Visitors to the recorder's office have reported filling out an online application and receiving nothing in return, she said. Or they were sent an application form -- the same one that can be downloaded for free from the Iowa Department of Public Health's website -- for a fee of $50 or more.
In return, those websites now have the applicant's personal information and a credit card number.
"I'm worried about my son's information," Parker said about the application she submitted, but never finalized.
There's not much that state agencies can do to combat the problem.
Websites advertising they can send applicants a certified copy of the requested document are making false claims, said Melissa Bird, chief of the Bureau of Health Statistics at the Iowa Department of Public Health. In Iowa, those documents may be obtained only at a county recorder's office, the IDPH or through VitalChek, an online service that is the state's only authorized third-party vendor.
Companies making false claims pay large sums of money to be at the top of Google and other search engine listings. Bird said, and they continually change their names and web addresses, making it hard to track them down. If a mailing address for a site can be found, the attorney general's office will send a cease and desist letter.
No action can be taken against sites charging applicants for the state's free application form. It's a public document, Bird said, and there's nothing stopping someone from selling it to someone else.
"We're trying to combat that process, but they're not breaking the law," Bird said. "Is it unethical? It very well may be. That's where we educate. We try to educate people the best we can."

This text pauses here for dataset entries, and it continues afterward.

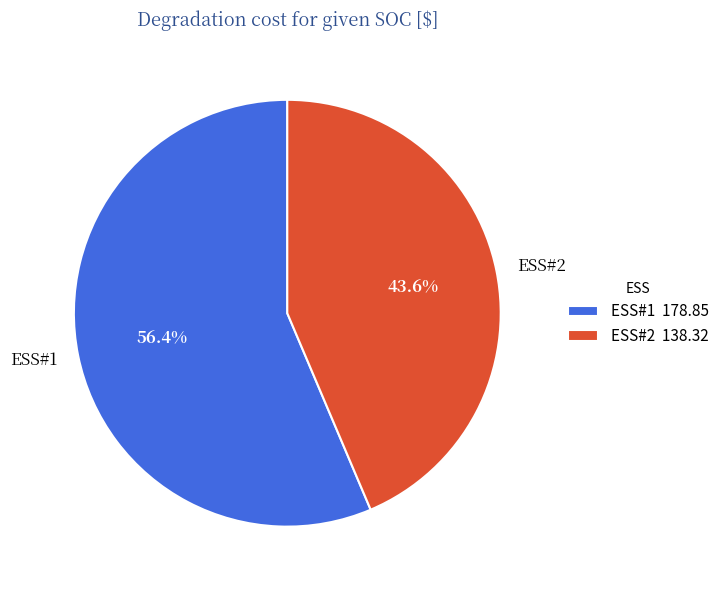

Which category has the smallest portion of the pie?

ESS#2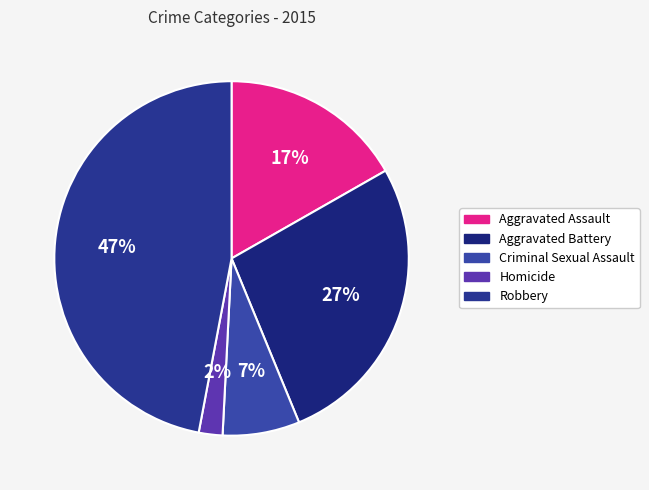

To the nearest percent, what portion does Robbery represent?

47%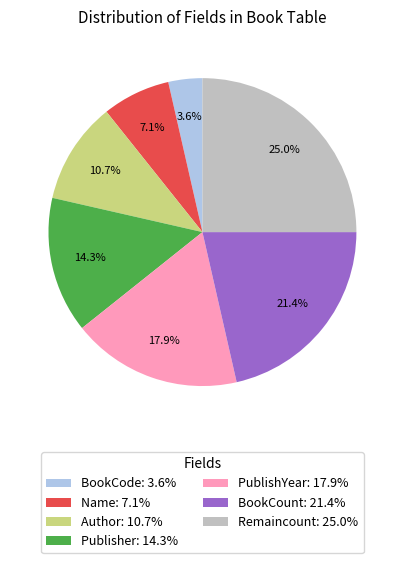

To the nearest percent, what is the average slice percentage?

14%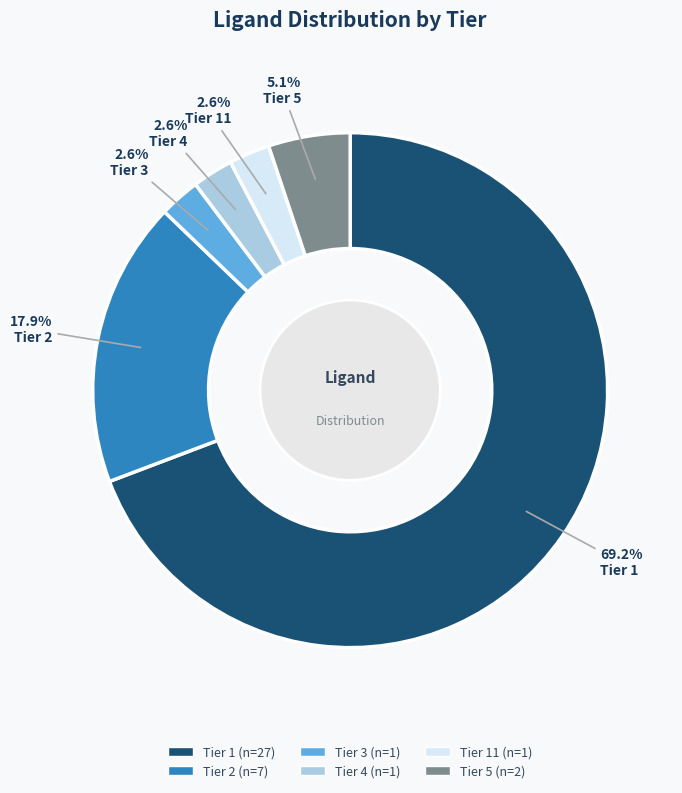

Which category has the biggest portion of the pie?

Tier 1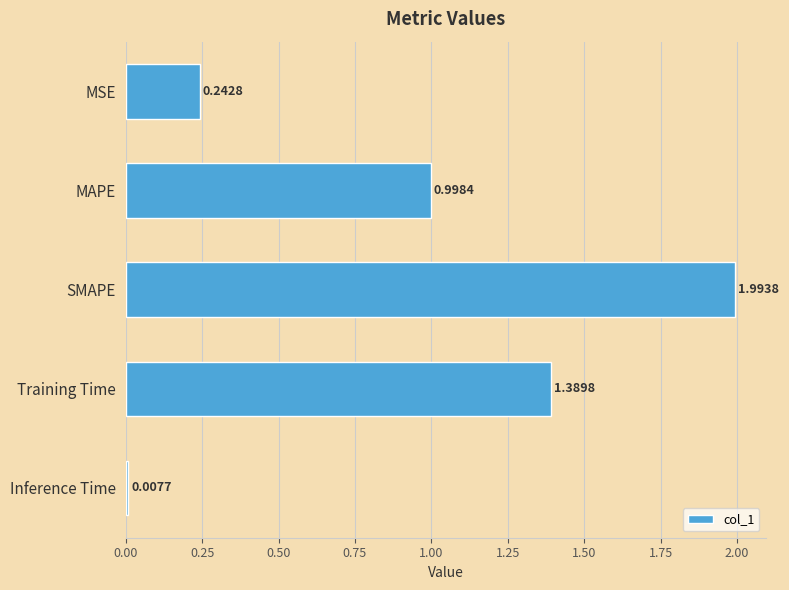

What is the label of the 3rd bar from the top?

SMAPE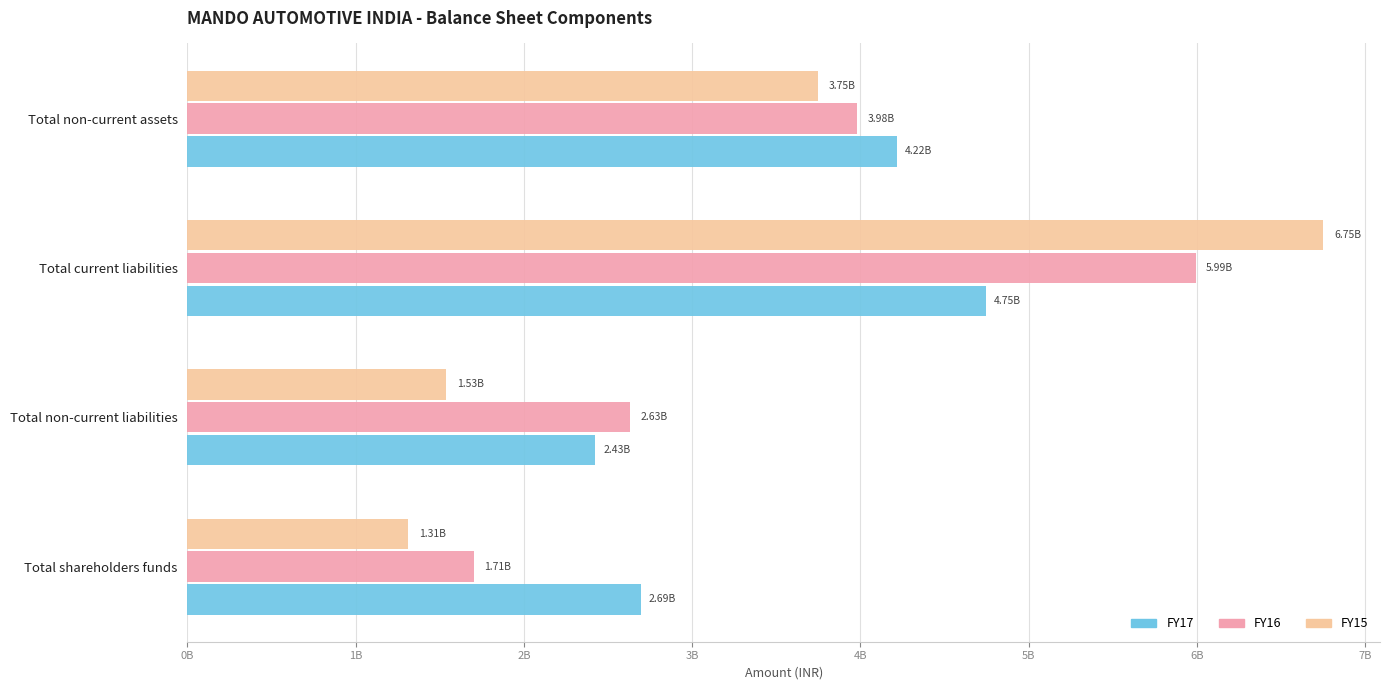

What are all the series names shown in the legend?

FY17, FY16, FY15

Any website charging for an application form should not be trusted, Bird said. Rather than searching on Google, anyone who needs a copy of a document should visit an official government website or call that office to obtain an application form.
Parker won't be fooled again by a legitimate-looking website found via Google. She learned a lesson, one she plans to share with others.
"I'm actually glad that I was made aware of it so I can tell other people about it," she said. "It's a scam."